• [WHAT YOU WILL DO]: Reproduce every line of the material below without altering, adding, or omitting anything.

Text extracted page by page

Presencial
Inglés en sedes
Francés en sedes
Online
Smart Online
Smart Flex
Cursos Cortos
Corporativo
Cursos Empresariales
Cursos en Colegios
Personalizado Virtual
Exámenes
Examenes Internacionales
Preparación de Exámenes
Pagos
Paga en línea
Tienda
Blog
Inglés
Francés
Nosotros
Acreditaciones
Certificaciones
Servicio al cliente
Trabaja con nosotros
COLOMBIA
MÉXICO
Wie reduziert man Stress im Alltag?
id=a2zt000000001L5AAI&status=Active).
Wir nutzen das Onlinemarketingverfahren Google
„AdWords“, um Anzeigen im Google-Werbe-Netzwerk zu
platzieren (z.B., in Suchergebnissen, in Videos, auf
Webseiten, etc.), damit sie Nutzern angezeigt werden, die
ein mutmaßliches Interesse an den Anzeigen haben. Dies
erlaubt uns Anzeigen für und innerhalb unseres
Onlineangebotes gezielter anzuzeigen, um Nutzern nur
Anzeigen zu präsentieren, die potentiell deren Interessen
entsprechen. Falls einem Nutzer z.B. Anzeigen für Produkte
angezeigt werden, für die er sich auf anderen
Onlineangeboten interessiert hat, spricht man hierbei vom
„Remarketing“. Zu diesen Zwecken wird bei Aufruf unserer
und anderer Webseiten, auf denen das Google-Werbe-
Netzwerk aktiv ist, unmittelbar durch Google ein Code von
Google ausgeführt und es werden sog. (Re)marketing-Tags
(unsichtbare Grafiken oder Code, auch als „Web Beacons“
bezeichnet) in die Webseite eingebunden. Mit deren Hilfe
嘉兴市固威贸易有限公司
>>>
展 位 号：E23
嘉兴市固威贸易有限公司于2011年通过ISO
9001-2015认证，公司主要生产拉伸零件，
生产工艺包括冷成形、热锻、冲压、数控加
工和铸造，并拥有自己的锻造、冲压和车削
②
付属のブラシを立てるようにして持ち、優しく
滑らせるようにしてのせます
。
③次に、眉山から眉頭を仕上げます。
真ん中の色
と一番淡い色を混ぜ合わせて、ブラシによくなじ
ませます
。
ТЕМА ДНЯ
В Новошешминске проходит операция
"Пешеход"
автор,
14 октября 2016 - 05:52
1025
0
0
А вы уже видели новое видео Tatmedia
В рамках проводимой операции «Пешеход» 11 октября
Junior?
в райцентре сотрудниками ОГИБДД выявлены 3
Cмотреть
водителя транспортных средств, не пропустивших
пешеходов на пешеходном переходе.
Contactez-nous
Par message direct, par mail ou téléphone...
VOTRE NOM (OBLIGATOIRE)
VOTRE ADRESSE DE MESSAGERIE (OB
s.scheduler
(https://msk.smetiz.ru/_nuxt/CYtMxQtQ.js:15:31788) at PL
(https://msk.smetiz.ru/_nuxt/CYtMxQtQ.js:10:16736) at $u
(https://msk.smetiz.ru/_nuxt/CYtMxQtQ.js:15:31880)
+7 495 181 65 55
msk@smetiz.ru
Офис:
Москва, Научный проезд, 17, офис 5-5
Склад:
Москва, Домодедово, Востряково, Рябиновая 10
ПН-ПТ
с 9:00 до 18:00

• [ANSWER SECTION]:
Presencial
Inglés en sedes
Francés en sedes
Online
Smart Online
Smart Flex
Cursos Cortos
Corporativo
Cursos Empresariales
Cursos en Colegios
Personalizado Virtual
Exámenes
Examenes Internacionales
Preparación de Exámenes
Pagos
Paga en línea
Tienda
Blog
Inglés
Francés
Nosotros
Acreditaciones
Certificaciones
Servicio al cliente
Trabaja con nosotros
COLOMBIA
MÉXICO
Wie reduziert man Stress im Alltag?
id=a2zt000000001L5AAI&status=Active).
Wir nutzen das Onlinemarketingverfahren Google
„AdWords“, um Anzeigen im Google-Werbe-Netzwerk zu
platzieren (z.B., in Suchergebnissen, in Videos, auf
Webseiten, etc.), damit sie Nutzern angezeigt werden, die
ein mutmaßliches Interesse an den Anzeigen haben. Dies
erlaubt uns Anzeigen für und innerhalb unseres
Onlineangebotes gezielter anzuzeigen, um Nutzern nur
Anzeigen zu präsentieren, die potentiell deren Interessen
entsprechen. Falls einem Nutzer z.B. Anzeigen für Produkte
angezeigt werden, für die er sich auf anderen
Onlineangeboten interessiert hat, spricht man hierbei vom
„Remarketing“. Zu diesen Zwecken wird bei Aufruf unserer
und anderer Webseiten, auf denen das Google-Werbe-
Netzwerk aktiv ist, unmittelbar durch Google ein Code von
Google ausgeführt und es werden sog. (Re)marketing-Tags
(unsichtbare Grafiken oder Code, auch als „Web Beacons“
bezeichnet) in die Webseite eingebunden. Mit deren Hilfe
嘉兴市固威贸易有限公司
>>>
展 位 号：E23
嘉兴市固威贸易有限公司于2011年通过ISO
9001-2015认证，公司主要生产拉伸零件，
生产工艺包括冷成形、热锻、冲压、数控加
工和铸造，并拥有自己的锻造、冲压和车削
②
付属のブラシを立てるようにして持ち、優しく
滑らせるようにしてのせます
。
③次に、眉山から眉頭を仕上げます。
真ん中の色
と一番淡い色を混ぜ合わせて、ブラシによくなじ
ませます
。
ТЕМА ДНЯ
В Новошешминске проходит операция
"Пешеход"
автор,
14 октября 2016 - 05:52
1025
0
0
А вы уже видели новое видео Tatmedia
В рамках проводимой операции «Пешеход» 11 октября
Junior?
в райцентре сотрудниками ОГИБДД выявлены 3
Cмотреть
водителя транспортных средств, не пропустивших
пешеходов на пешеходном переходе.
Contactez-nous
Par message direct, par mail ou téléphone...
VOTRE NOM (OBLIGATOIRE)
VOTRE ADRESSE DE MESSAGERIE (OB
s.scheduler
(https://msk.smetiz.ru/_nuxt/CYtMxQtQ.js:15:31788) at PL
(https://msk.smetiz.ru/_nuxt/CYtMxQtQ.js:10:16736) at $u
(https://msk.smetiz.ru/_nuxt/CYtMxQtQ.js:15:31880)
+7 495 181 65 55
msk@smetiz.ru
Офис:
Москва, Научный проезд, 17, офис 5-5
Склад:
Москва, Домодедово, Востряково, Рябиновая 10
ПН-ПТ
с 9:00 до 18:00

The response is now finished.